Figure 2. Heart rate distribution in two groups.

Figure 3. PR interval variation observed between two groups.

4. Discussion

The heart rate depends upon the auto-rhythmicity of Sino Atrial Node which is obviously under autonomic nervous system control. This study showed the statistically significant increase in heart rate of third trimester pregnant women when compared to non-pregnant group. This increase in heart rate during pregnancy is linked with autonomic nervous system changes that produce alteration in cardiac autonomic modulation. Failure of these adaptations may result in pregnancy related complications [16] . The increase in heart rate in early pregnancy is linked to hormonal mechanism. In relation to endocrinological factors in early pregnancy, the initial change in heart rate may be linked to the production of chorionic gonadotropin, with the later gradual increase being related to the vascular changes which accompany placental and fetal growth [17] . The increase in heart rate mainly during third trimester compensates for the fall in stroke volume resulting from caval compression [18] . Also the cardiac output increases as early as 5 weeks and rises to 45% above the baseline at 24 weeks of gestation. This is achieved by increase in heart rate and stroke volume [19] . However these changes couldn’t be found in non-pregnant participants. The present study also showed that there was statistically highly significant decrease in PR interval in pregnant women when compared to normal controls. The decrease in PR interval could be due to shortening of A-V conductance with respect to increase heart rate accompanied during pregnancy. 43% of pregnant women had PR interval below the normal range in the study which showed the faster impulse conduction. This result is in parallel to that of Joseph et al. who found that the mean PR interval was shorter at third trimester pregnancy [5] . Similar decrease in PR interval in all trimesters of pregnancy when compared to control group was also reported by Nandini et al. [20] . However as no such physiological changes occurred in normal non-pregnant participants, the time taken for atria to ventricular conductivity wasn’t as fast as it was in pregnant participants. This was showed by comparatively increase in PR interval in the controls as compared with the cases.

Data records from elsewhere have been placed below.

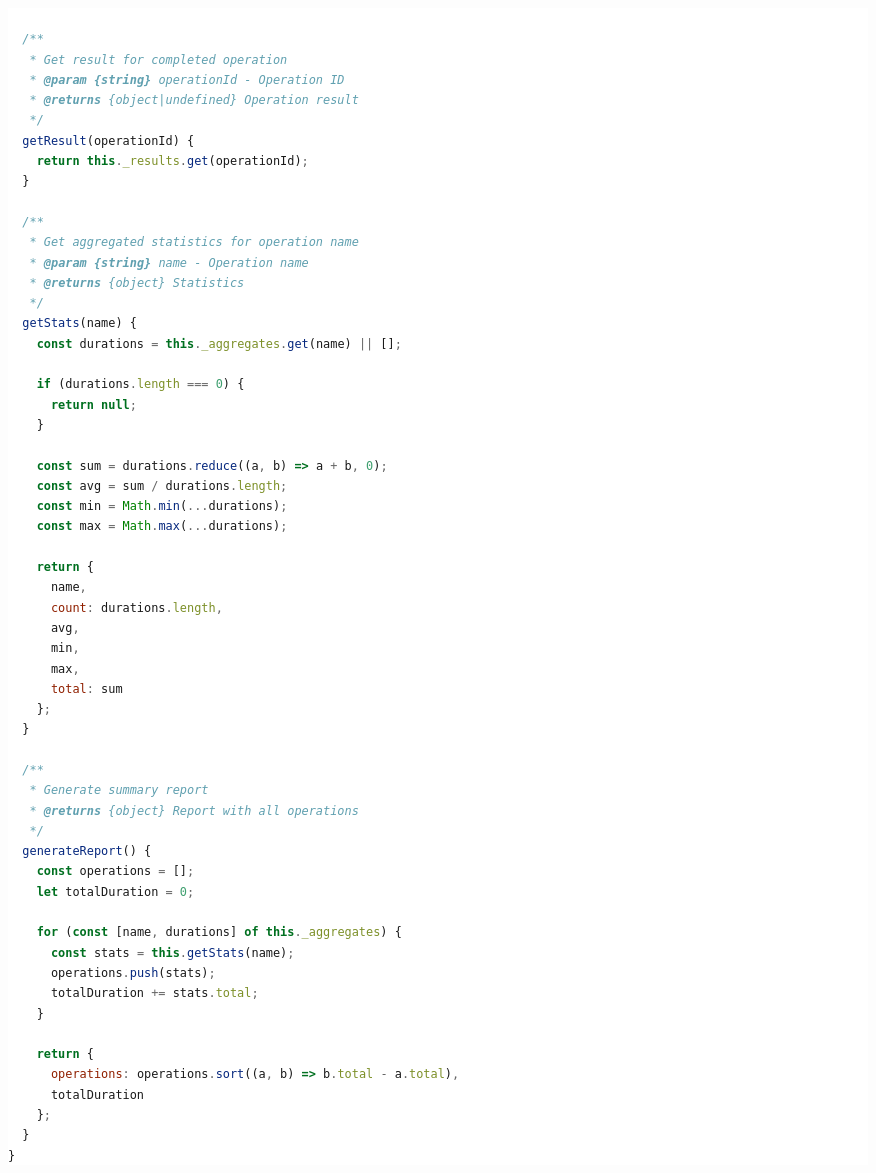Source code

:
 ```javascript

  /**
   * Get result for completed operation
   * @param {string} operationId - Operation ID
   * @returns {object|undefined} Operation result
   */
  getResult(operationId) {
    return this._results.get(operationId);
  }

  /**
   * Get aggregated statistics for operation name
   * @param {string} name - Operation name
   * @returns {object} Statistics
   */
  getStats(name) {
    const durations = this._aggregates.get(name) || [];

    if (durations.length === 0) {
      return null;
    }

    const sum = durations.reduce((a, b) => a + b, 0);
    const avg = sum / durations.length;
    const min = Math.min(...durations);
    const max = Math.max(...durations);

    return {
      name,
      count: durations.length,
      avg,
      min,
      max,
      total: sum
    };
  }

  /**
   * Generate summary report
   * @returns {object} Report with all operations
   */
  generateReport() {
    const operations = [];
    let totalDuration = 0;

    for (const [name, durations] of this._aggregates) {
      const stats = this.getStats(name);
      operations.push(stats);
      totalDuration += stats.total;
    }

    return {
      operations: operations.sort((a, b) => b.total - a.total),
      totalDuration
    };
  }
}
```
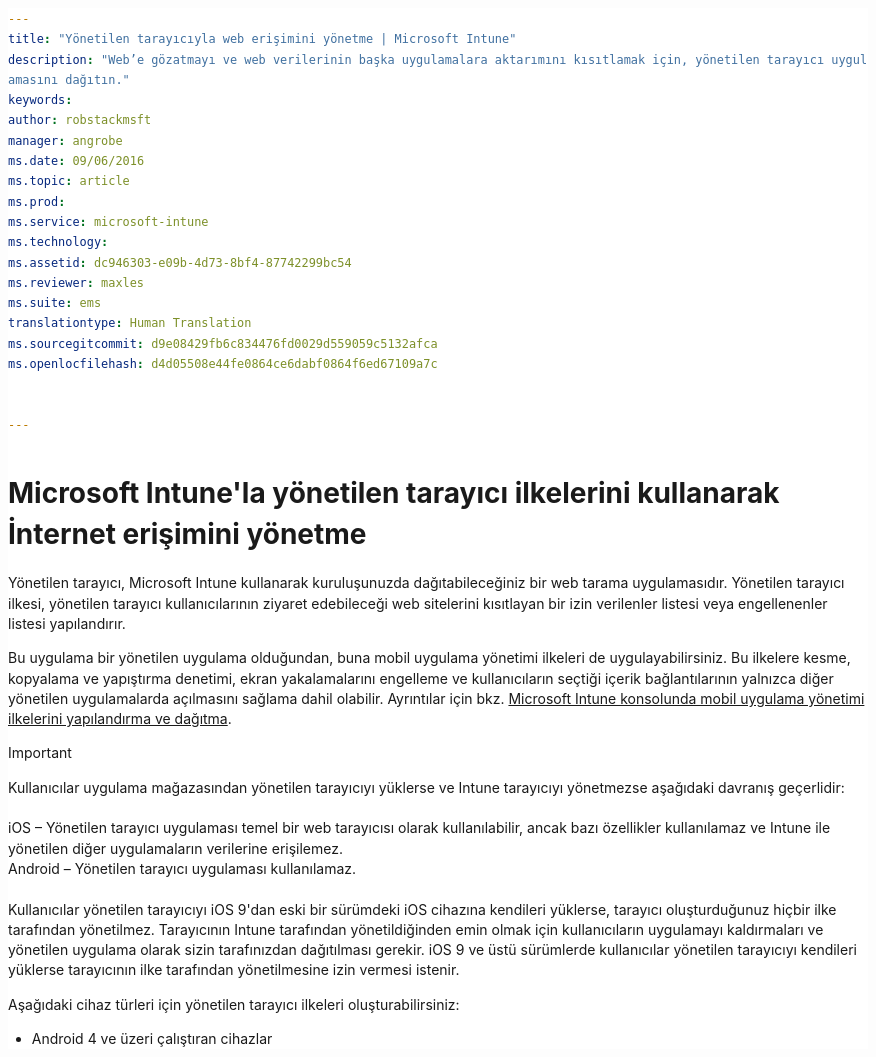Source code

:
 ```yaml
---
title: "Yönetilen tarayıcıyla web erişimini yönetme | Microsoft Intune"
description: "Web’e gözatmayı ve web verilerinin başka uygulamalara aktarımını kısıtlamak için, yönetilen tarayıcı uygulamasını dağıtın."
keywords: 
author: robstackmsft
manager: angrobe
ms.date: 09/06/2016
ms.topic: article
ms.prod: 
ms.service: microsoft-intune
ms.technology: 
ms.assetid: dc946303-e09b-4d73-8bf4-87742299bc54
ms.reviewer: maxles
ms.suite: ems
translationtype: Human Translation
ms.sourcegitcommit: d9e08429fb6c834476fd0029d559059c5132afca
ms.openlocfilehash: d4d05508e44fe0864ce6dabf0864f6ed67109a7c


---
```


# Microsoft Intune'la yönetilen tarayıcı ilkelerini kullanarak İnternet erişimini yönetme
Yönetilen tarayıcı, Microsoft Intune kullanarak kuruluşunuzda dağıtabileceğiniz bir web tarama uygulamasıdır. Yönetilen tarayıcı ilkesi, yönetilen tarayıcı kullanıcılarının ziyaret edebileceği web sitelerini kısıtlayan bir izin verilenler listesi veya engellenenler listesi yapılandırır.

Bu uygulama bir yönetilen uygulama olduğundan, buna mobil uygulama yönetimi ilkeleri de uygulayabilirsiniz. Bu ilkelere kesme, kopyalama ve yapıştırma denetimi, ekran yakalamalarını engelleme ve kullanıcıların seçtiği içerik bağlantılarının yalnızca diğer yönetilen uygulamalarda açılmasını sağlama dahil olabilir. Ayrıntılar için bkz. [Microsoft Intune konsolunda mobil uygulama yönetimi ilkelerini yapılandırma ve dağıtma](configure-and-deploy-mobile-application-management-policies-in-the-microsoft-intune-console.md).

> [!IMPORTANT]
>Kullanıcılar uygulama mağazasından yönetilen tarayıcıyı yüklerse ve Intune tarayıcıyı yönetmezse aşağıdaki davranış geçerlidir:<br /><br />
iOS – Yönetilen tarayıcı uygulaması temel bir web tarayıcısı olarak kullanılabilir, ancak bazı özellikler kullanılamaz ve Intune ile yönetilen diğer uygulamaların verilerine erişilemez.<br />
Android – Yönetilen tarayıcı uygulaması kullanılamaz.<br /><br />
Kullanıcılar yönetilen tarayıcıyı iOS 9'dan eski bir sürümdeki iOS cihazına kendileri yüklerse, tarayıcı oluşturduğunuz hiçbir ilke tarafından yönetilmez. Tarayıcının Intune tarafından yönetildiğinden emin olmak için kullanıcıların uygulamayı kaldırmaları ve yönetilen uygulama olarak sizin tarafınızdan dağıtılması gerekir. iOS 9 ve üstü sürümlerde kullanıcılar yönetilen tarayıcıyı kendileri yüklerse tarayıcının ilke tarafından yönetilmesine izin vermesi istenir.

Aşağıdaki cihaz türleri için yönetilen tarayıcı ilkeleri oluşturabilirsiniz:

-   Android 4 ve üzeri çalıştıran cihazlar
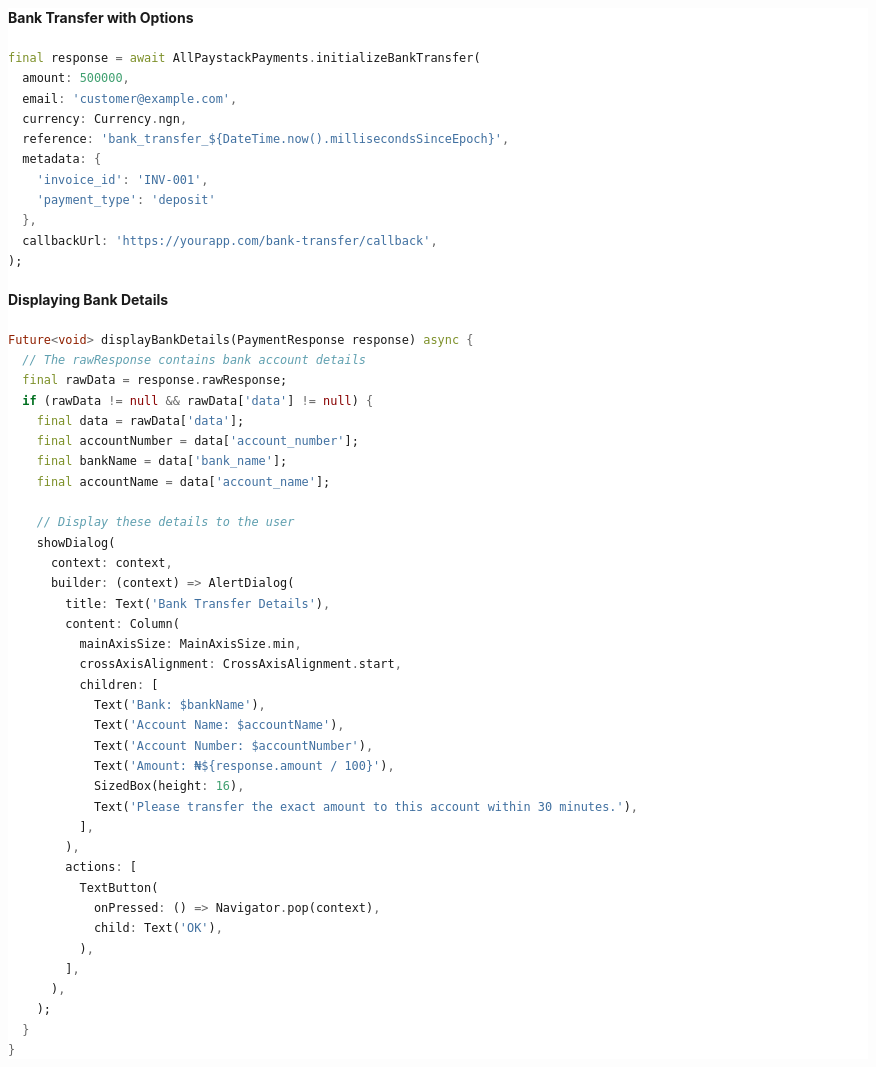 #### Bank Transfer with Options

```dart
final response = await AllPaystackPayments.initializeBankTransfer(
  amount: 500000,
  email: 'customer@example.com',
  currency: Currency.ngn,
  reference: 'bank_transfer_${DateTime.now().millisecondsSinceEpoch}',
  metadata: {
    'invoice_id': 'INV-001',
    'payment_type': 'deposit'
  },
  callbackUrl: 'https://yourapp.com/bank-transfer/callback',
);
```

#### Displaying Bank Details

```dart
Future<void> displayBankDetails(PaymentResponse response) async {
  // The rawResponse contains bank account details
  final rawData = response.rawResponse;
  if (rawData != null && rawData['data'] != null) {
    final data = rawData['data'];
    final accountNumber = data['account_number'];
    final bankName = data['bank_name'];
    final accountName = data['account_name'];

    // Display these details to the user
    showDialog(
      context: context,
      builder: (context) => AlertDialog(
        title: Text('Bank Transfer Details'),
        content: Column(
          mainAxisSize: MainAxisSize.min,
          crossAxisAlignment: CrossAxisAlignment.start,
          children: [
            Text('Bank: $bankName'),
            Text('Account Name: $accountName'),
            Text('Account Number: $accountNumber'),
            Text('Amount: ₦${response.amount / 100}'),
            SizedBox(height: 16),
            Text('Please transfer the exact amount to this account within 30 minutes.'),
          ],
        ),
        actions: [
          TextButton(
            onPressed: () => Navigator.pop(context),
            child: Text('OK'),
          ),
        ],
      ),
    );
  }
}
```
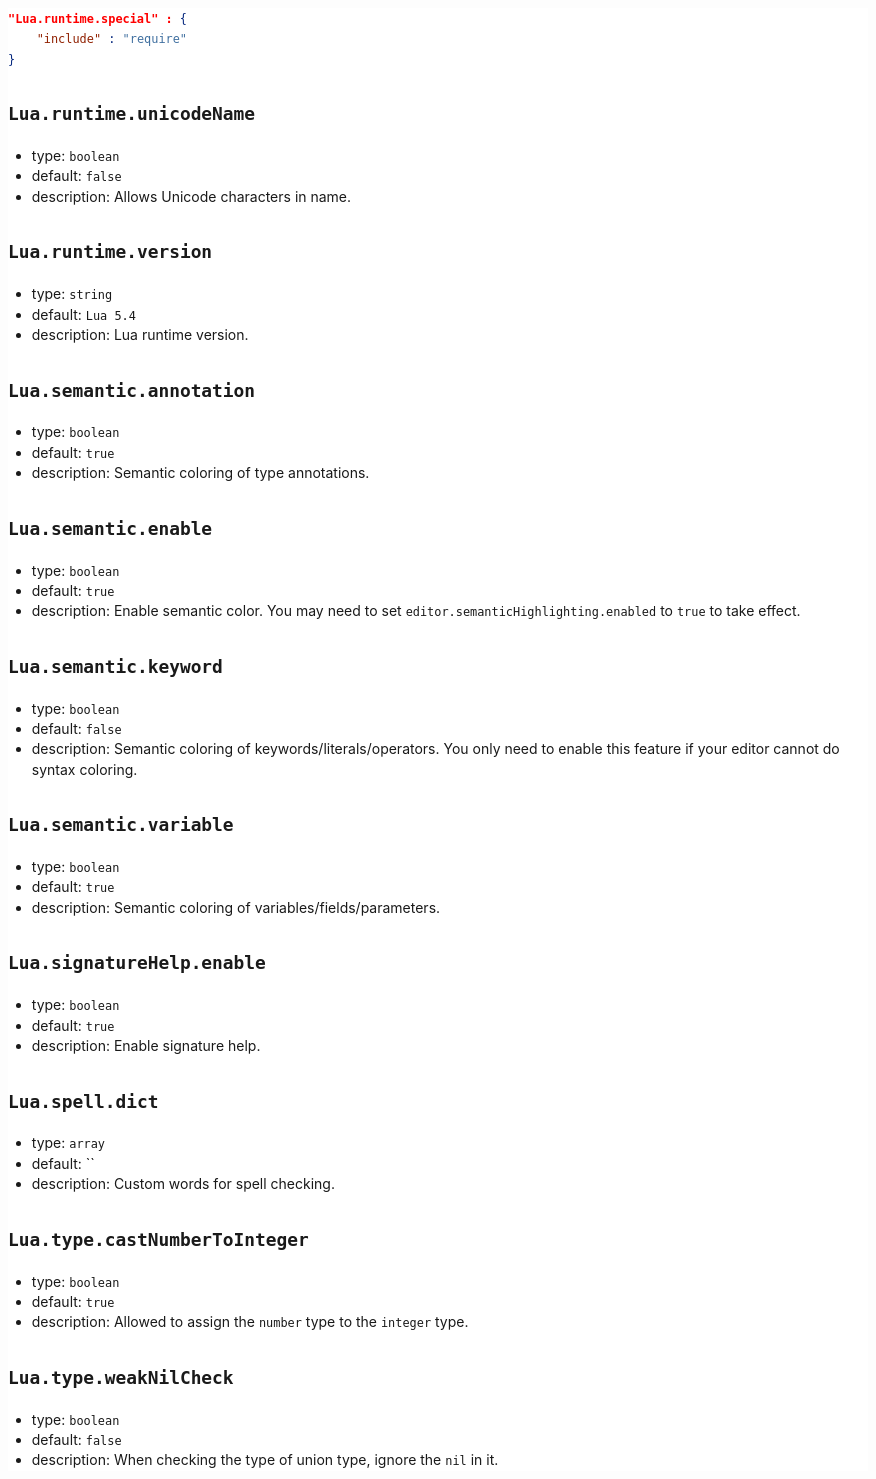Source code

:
 ```json
"Lua.runtime.special" : {
    "include" : "require"
}
```

## `Lua.runtime.unicodeName`
- type: `boolean`
- default: `false`
- description:    Allows Unicode characters in name.
## `Lua.runtime.version`
- type: `string`
- default: `Lua 5.4`
- description:    Lua runtime version.
## `Lua.semantic.annotation`
- type: `boolean`
- default: `true`
- description:    Semantic coloring of type annotations.
## `Lua.semantic.enable`
- type: `boolean`
- default: `true`
- description:    Enable semantic color. You may need to set `editor.semanticHighlighting.enabled` to `true` to take effect.
## `Lua.semantic.keyword`
- type: `boolean`
- default: `false`
- description:    Semantic coloring of keywords/literals/operators. You only need to enable this feature if your editor cannot do syntax coloring.
## `Lua.semantic.variable`
- type: `boolean`
- default: `true`
- description:    Semantic coloring of variables/fields/parameters.
## `Lua.signatureHelp.enable`
- type: `boolean`
- default: `true`
- description:    Enable signature help.
## `Lua.spell.dict`
- type: `array`
- default: ``
- description:    Custom words for spell checking.
## `Lua.type.castNumberToInteger`
- type: `boolean`
- default: `true`
- description:    Allowed to assign the `number` type to the `integer` type.
## `Lua.type.weakNilCheck`
- type: `boolean`
- default: `false`
- description:    When checking the type of union type, ignore the `nil` in it.
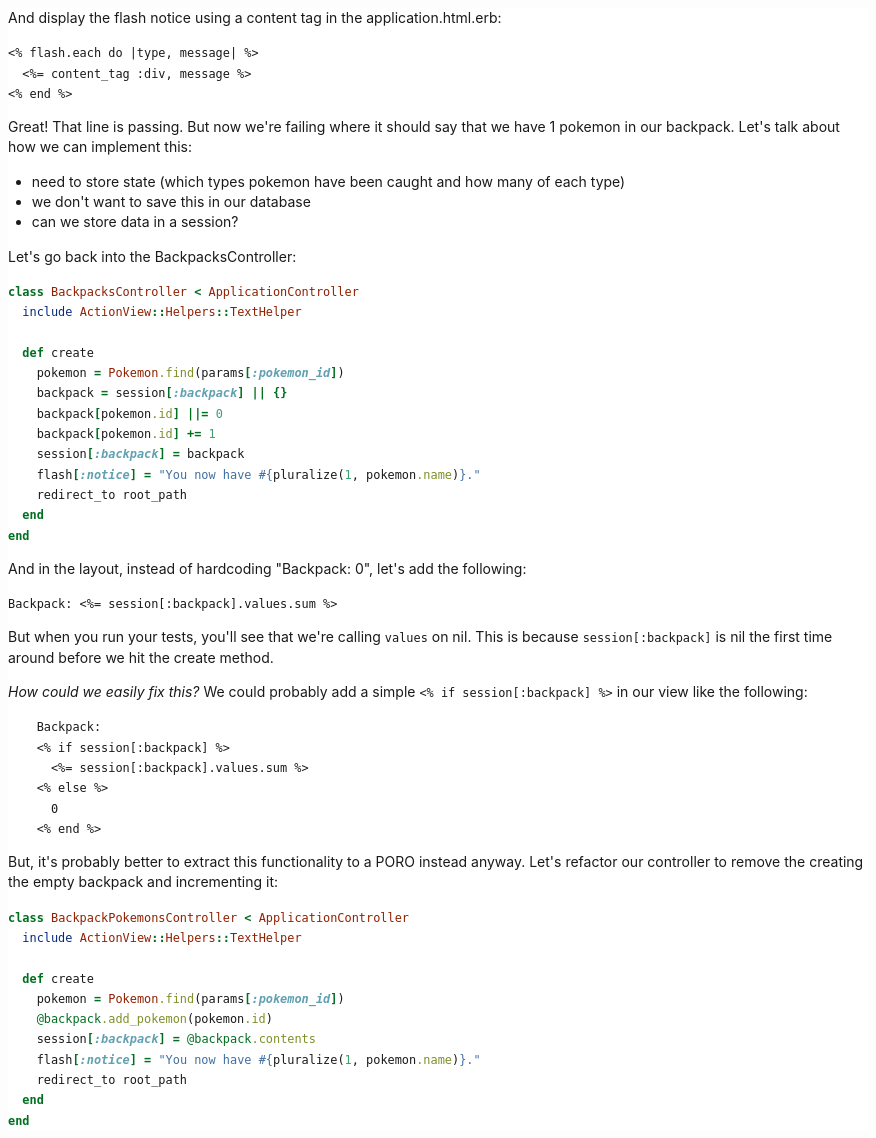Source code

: And display the flash notice using a content tag in the application.html.erb:

```erb
<% flash.each do |type, message| %>
  <%= content_tag :div, message %>
<% end %>
```

Great! That line is passing. But now we're failing where it should say that we have 1 pokemon in our backpack. Let's talk about how we can implement this:

* need to store state (which types pokemon have been caught and how many of each type)
* we don't want to save this in our database
* can we store data in a session?


Let's go back into the BackpacksController:

```ruby
class BackpacksController < ApplicationController
  include ActionView::Helpers::TextHelper

  def create
    pokemon = Pokemon.find(params[:pokemon_id])
    backpack = session[:backpack] || {}
    backpack[pokemon.id] ||= 0
    backpack[pokemon.id] += 1
    session[:backpack] = backpack
    flash[:notice] = "You now have #{pluralize(1, pokemon.name)}."
    redirect_to root_path
  end
end
```

And in the layout, instead of hardcoding "Backpack: 0", let's add the following:

```erb
Backpack: <%= session[:backpack].values.sum %>
```

But when you run your tests, you'll see that we're calling `values` on nil. This is because `session[:backpack]` is nil the first time around before we hit the create method. 

_How could we easily fix this?_ We could probably add a simple `<% if session[:backpack] %>` in our view like the following:

```erb
    Backpack:
    <% if session[:backpack] %>
      <%= session[:backpack].values.sum %>
    <% else %>
      0
    <% end %>
```

But, it's probably better to extract this functionality to a PORO instead anyway. Let's refactor our controller to remove the creating the empty backpack and incrementing it:

```ruby
class BackpackPokemonsController < ApplicationController
  include ActionView::Helpers::TextHelper

  def create
    pokemon = Pokemon.find(params[:pokemon_id])
    @backpack.add_pokemon(pokemon.id)
    session[:backpack] = @backpack.contents
    flash[:notice] = "You now have #{pluralize(1, pokemon.name)}."
    redirect_to root_path
  end
end
```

Similarly the mean pulse rate and mean systolic and diastolic blood pressure were increased during pregnancy. However, the mean respiratory rate was found to be comparatively decreased in pregnancy while compared to the non-pregnant state. The effect of progesterone and the increased abdominal pressure owing to pressure over the diaphragm may have decrease the respiratory rate in pregnancy.

5. Conclusion

The alterations in cardiac functions exist as physiological changes in pregnancy. The increase in such parameter has its own implication of supporting the growing fetus. The increase in heart rate and decrease in PR interval thus should not be treated as pathological ones. However, simple non-invasive procedures like electrocardiography before pregnancy will minimize the maternal risks of mismanagement in any disorders if present. Thus, whether electrocardiography has to be formulated as a routine examination before pregnancy is indeed an interesting question.

6. Limitation of the Study

The anxiety and fear in the participants especially the pregnant women could not be eliminated which may have altered the results. Further studies should also be carried out with individual matching of heights of participants from both groups.

Conflicts of Interest

The authors declare no conflicts of interest.